Benchmarking PySpark shuffle: what the metrics actually tell you
Building a benchmarking utility for shuffle and network transfer metrics in Databricks clusters.
Shuffle is where PySpark jobs go to die. A query that processes 500GB of data might shuffle 2TB across the cluster, turning a 10-minute job into a 45-minute crawl. I built a benchmarking utility to make shuffle costs visible before they become production incidents.
Why shuffle metrics matter
Every groupBy, join, repartition, and window operation triggers a shuffle. Data is serialised, written to local disk, transferred across the network, deserialised, and reassembled. Each step has a cost, and those costs compound.
The problem is visibility. Spark’s UI shows shuffle read and write bytes, but not in a way that’s easy to compare across job versions or cluster configurations. You need structured metrics.
The benchmarking approach
from pyspark.sql import SparkSession
from dataclasses import dataclass
from time import perf_counter
@dataclass
class ShuffleMetrics:
job_name: str
shuffle_read_bytes: int
shuffle_write_bytes: int
network_bytes_sent: int
executor_run_time_ms: int
gc_time_ms: int
peak_memory_bytes: int
wall_clock_seconds: float
The utility wraps a Spark action, captures metrics from the Spark listener API, and logs them to a structured format. Running the same job with different configurations — partition counts, join strategies, broadcast thresholds — produces comparable data points.

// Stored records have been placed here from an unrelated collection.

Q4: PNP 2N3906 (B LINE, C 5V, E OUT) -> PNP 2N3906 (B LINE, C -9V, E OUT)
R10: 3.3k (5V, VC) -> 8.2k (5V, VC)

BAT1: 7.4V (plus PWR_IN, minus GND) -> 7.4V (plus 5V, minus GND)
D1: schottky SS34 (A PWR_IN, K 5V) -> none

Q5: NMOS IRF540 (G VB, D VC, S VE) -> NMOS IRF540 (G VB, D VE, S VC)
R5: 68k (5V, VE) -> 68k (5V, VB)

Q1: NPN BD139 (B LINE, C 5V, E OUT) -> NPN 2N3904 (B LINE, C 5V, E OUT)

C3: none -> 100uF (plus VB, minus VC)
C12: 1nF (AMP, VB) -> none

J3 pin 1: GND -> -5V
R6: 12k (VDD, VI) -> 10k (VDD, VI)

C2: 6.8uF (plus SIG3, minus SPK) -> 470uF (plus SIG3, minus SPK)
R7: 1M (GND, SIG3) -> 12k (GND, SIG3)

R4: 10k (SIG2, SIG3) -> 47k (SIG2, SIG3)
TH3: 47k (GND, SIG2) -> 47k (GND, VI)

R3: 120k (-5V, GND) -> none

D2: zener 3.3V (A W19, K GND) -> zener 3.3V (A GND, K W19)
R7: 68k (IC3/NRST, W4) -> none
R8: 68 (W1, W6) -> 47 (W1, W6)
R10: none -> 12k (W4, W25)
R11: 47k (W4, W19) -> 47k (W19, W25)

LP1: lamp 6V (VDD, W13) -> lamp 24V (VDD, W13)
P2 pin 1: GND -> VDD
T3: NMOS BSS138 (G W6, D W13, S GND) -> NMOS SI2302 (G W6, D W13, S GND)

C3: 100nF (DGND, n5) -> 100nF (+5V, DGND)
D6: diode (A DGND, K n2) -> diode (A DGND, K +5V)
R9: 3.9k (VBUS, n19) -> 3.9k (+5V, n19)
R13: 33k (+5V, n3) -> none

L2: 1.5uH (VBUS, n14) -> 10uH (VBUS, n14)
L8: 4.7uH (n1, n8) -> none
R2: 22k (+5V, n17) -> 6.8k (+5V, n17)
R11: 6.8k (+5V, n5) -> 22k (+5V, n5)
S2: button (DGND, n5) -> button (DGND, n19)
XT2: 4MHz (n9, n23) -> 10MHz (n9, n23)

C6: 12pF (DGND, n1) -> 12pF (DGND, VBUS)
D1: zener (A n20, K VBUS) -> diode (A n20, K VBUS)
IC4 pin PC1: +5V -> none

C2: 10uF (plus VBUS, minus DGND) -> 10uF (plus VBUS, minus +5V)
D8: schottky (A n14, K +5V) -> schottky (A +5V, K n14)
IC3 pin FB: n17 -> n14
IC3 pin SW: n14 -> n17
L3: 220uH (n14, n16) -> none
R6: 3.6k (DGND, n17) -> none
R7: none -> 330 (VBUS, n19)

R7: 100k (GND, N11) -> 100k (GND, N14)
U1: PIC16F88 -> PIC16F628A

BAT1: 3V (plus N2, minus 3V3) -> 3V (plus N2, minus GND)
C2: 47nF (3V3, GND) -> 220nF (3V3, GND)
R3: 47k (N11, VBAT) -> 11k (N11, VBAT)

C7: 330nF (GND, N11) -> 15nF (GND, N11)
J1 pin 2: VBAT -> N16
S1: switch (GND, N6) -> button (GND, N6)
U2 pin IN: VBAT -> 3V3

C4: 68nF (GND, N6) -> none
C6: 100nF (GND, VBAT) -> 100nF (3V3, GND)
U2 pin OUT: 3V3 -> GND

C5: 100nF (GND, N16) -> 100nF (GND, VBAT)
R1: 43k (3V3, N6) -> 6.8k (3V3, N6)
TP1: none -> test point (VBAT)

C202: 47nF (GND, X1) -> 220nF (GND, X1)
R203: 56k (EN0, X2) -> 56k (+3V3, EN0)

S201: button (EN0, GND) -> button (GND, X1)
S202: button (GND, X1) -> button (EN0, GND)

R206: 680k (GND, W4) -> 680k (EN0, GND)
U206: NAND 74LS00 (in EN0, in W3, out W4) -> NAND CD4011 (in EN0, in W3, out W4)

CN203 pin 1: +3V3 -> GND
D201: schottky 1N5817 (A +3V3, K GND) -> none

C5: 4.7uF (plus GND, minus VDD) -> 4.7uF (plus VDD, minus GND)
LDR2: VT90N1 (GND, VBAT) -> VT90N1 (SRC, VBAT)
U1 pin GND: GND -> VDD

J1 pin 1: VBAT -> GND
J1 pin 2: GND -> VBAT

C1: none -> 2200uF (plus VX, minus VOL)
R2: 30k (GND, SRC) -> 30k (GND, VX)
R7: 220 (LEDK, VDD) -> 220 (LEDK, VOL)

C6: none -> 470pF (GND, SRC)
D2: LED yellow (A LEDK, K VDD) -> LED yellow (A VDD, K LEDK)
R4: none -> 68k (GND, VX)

Key findings from production workloads
After benchmarking several Databricks production jobs:
- Partition count is the biggest lever. A job with 200 partitions shuffling 1TB will create 200 shuffle files per mapper. With 50 mappers, that’s 10,000 files per stage. Reducing to 100 partitions cut shuffle time by 35% on our workloads.
- Broadcast joins eliminate shuffle entirely for small tables, but “small” depends on executor memory. The default 10MB threshold is too conservative for modern clusters.
- GC time correlates with shuffle spill. When shuffle data exceeds available memory and spills to disk, GC pressure spikes. Monitoring GC time is an early warning for under-provisioned jobs.
The utility now runs as part of our CI pipeline. Every PR that modifies a PySpark job triggers a benchmark run against a sample dataset, and the metrics are compared against the baseline. Regressions in shuffle volume or execution time block the merge until reviewed.